According to Big Law Newsline, to conduct the experiment the researchers formed 35 groups that were each made up of a mother, her child and a same-age friend of the child.

In one situation, the mother would encourage the children to play together and then would start ignoring them by reading a book out loud to herself. Then the mother would intentionally spill water on her book and make the children think it was an accident.

In the other situation, the mother would read out loud to her child’s friend and then “accidentally” spill the water. In response to the water incident, the mother’s child demonstrated happiness by jumping, clapping and rolling on the ground.

The researchers found that only in the second situation the children showed feelings of schadenfreude.

The Deccan Chronicle report on the study said that what made the children happy was that their peer had stopped hearing the story. The researchers believe that this strengthens the belief that schadenfreude is a social development in reaction to inequality.

“Social comparisons, in which we compare what we have to what others have, as well as emotions of justice, develop at a very early age and constitute positive evolutionary mechanisms to cope with inequitable situations,” said Shamay-Tsoory, according to RT News. “Because social-comparison reactions are linked to character traits like self-esteem and altruism, it’s possible that people who think less of themselves are more likely to suffer from feelings of schadenfreude.”
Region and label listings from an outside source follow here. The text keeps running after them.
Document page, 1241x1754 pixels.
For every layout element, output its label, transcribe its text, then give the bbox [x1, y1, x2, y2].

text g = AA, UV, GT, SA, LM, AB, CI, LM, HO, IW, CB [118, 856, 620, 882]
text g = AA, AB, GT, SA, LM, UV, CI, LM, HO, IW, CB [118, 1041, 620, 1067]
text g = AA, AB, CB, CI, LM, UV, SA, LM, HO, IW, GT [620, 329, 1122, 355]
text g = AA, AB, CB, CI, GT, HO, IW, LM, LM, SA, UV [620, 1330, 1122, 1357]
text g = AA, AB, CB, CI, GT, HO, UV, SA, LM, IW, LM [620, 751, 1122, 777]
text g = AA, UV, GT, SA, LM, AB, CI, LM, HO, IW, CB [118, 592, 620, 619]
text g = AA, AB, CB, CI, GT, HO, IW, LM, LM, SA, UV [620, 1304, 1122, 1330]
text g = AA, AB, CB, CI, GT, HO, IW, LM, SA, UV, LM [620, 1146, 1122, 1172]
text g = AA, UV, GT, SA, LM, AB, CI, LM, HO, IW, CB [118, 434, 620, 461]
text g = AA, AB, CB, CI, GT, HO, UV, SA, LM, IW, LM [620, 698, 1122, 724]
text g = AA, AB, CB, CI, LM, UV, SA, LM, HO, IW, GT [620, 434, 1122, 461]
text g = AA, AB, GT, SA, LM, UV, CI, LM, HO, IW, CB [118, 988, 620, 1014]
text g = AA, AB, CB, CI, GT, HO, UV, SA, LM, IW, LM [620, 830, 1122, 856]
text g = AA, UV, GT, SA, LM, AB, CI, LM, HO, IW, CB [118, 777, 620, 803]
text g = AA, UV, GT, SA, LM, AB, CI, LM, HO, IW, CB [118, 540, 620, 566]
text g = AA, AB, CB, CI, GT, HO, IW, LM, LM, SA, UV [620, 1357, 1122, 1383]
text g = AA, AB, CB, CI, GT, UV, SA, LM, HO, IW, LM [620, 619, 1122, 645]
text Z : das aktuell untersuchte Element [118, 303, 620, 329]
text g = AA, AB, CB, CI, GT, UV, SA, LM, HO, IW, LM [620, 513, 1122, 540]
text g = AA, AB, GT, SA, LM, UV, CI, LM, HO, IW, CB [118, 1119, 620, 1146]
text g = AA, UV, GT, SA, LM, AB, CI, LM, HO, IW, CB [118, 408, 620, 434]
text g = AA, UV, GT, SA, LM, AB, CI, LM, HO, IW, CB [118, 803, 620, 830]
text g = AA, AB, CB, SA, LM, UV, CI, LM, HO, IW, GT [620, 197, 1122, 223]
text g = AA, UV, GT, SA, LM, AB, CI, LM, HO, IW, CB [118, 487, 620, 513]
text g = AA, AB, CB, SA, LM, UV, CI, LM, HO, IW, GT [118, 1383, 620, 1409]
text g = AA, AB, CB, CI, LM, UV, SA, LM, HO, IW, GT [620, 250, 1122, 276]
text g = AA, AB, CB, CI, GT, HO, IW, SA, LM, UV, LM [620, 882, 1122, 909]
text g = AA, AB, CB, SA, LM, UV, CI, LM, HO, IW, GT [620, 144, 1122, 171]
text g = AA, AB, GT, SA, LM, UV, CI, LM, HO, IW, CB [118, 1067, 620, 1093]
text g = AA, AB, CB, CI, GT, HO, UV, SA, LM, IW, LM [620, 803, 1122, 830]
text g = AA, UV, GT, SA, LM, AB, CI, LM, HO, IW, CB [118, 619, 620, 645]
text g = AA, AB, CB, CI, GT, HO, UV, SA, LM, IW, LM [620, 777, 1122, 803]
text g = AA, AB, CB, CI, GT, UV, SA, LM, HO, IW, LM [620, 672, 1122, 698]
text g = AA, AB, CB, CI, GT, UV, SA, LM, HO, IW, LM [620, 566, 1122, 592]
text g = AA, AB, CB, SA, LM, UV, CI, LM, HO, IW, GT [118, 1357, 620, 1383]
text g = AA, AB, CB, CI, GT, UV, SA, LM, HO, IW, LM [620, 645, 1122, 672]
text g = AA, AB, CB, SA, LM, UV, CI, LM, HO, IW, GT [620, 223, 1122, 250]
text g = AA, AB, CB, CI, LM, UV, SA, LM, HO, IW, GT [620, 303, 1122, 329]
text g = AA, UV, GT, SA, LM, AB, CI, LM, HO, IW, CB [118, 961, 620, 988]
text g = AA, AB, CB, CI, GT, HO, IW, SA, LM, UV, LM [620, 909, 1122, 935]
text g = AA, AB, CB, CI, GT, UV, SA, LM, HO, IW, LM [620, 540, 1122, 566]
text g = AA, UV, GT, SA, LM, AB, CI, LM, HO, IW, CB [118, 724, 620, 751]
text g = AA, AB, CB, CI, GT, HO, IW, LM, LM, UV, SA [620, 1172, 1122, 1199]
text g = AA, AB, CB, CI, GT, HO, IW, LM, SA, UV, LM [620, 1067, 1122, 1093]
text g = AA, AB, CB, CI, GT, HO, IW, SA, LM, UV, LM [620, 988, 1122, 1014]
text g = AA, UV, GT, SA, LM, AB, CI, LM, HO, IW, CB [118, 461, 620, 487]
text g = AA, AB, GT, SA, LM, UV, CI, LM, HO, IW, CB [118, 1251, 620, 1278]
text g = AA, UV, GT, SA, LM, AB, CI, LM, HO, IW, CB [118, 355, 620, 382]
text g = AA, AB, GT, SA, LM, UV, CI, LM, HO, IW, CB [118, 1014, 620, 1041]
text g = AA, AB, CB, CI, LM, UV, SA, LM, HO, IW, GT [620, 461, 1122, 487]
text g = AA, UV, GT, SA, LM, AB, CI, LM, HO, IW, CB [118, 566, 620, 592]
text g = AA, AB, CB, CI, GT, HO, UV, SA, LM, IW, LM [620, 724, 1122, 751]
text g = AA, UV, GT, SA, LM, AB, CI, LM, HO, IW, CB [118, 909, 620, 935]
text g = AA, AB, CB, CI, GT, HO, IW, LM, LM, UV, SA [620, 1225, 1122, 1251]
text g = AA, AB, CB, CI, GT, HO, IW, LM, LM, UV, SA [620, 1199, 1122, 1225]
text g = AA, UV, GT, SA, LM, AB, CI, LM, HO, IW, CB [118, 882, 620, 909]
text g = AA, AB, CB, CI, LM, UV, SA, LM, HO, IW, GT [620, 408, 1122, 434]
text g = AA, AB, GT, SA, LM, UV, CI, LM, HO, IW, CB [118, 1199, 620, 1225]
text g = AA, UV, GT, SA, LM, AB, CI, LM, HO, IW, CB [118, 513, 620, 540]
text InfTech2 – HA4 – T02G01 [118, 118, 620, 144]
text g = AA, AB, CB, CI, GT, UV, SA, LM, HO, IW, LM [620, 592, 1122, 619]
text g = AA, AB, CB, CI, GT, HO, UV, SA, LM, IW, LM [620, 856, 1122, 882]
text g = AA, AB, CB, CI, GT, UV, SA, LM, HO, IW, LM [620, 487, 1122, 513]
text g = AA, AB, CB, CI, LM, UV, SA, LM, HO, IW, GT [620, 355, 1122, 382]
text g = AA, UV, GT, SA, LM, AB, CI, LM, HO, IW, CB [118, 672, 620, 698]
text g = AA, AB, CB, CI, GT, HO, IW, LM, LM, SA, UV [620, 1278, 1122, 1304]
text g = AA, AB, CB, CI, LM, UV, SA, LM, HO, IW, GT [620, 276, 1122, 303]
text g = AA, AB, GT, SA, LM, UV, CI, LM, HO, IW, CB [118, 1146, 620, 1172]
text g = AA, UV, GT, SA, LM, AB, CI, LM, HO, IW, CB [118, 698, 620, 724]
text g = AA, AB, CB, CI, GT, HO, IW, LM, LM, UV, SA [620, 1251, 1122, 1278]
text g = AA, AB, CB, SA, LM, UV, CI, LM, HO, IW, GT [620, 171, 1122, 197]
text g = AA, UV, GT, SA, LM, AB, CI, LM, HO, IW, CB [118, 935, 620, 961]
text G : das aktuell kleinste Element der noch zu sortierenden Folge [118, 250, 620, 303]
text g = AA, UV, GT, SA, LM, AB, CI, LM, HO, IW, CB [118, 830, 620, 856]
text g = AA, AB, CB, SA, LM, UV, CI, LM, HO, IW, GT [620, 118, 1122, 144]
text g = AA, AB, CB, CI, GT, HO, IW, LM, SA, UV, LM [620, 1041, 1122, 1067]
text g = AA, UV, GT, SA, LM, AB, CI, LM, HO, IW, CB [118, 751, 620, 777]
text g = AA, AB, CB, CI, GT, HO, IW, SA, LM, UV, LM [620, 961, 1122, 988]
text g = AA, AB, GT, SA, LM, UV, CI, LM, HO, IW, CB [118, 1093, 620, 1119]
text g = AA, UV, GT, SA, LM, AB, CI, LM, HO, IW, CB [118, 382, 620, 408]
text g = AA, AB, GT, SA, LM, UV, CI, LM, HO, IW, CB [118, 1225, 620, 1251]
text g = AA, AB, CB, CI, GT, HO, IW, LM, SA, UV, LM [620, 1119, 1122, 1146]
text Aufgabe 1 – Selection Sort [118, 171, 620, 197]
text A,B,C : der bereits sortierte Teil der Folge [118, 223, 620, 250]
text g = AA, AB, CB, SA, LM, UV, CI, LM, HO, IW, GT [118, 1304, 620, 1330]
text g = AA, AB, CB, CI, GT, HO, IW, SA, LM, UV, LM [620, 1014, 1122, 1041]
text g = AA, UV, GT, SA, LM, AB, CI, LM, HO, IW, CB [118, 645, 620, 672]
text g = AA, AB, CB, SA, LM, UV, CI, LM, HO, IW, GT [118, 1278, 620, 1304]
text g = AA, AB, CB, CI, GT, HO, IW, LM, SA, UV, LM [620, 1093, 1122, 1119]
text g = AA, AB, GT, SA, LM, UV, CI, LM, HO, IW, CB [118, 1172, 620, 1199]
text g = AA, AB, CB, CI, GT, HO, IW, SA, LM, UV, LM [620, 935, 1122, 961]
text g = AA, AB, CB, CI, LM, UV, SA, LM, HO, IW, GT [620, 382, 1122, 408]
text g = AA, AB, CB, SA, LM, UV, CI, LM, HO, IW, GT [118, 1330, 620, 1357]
The press release from the University of Haifa reported that researchers also found that jealousy was another emotion that occurred during the experimental situations.

During the study children tried to force themselves between their mothers and the books or would play with their mothers’ hair while they were reading to their friends. According to the news release, these findings demonstrate that jealousy is a stronger emotion than schadenfreude.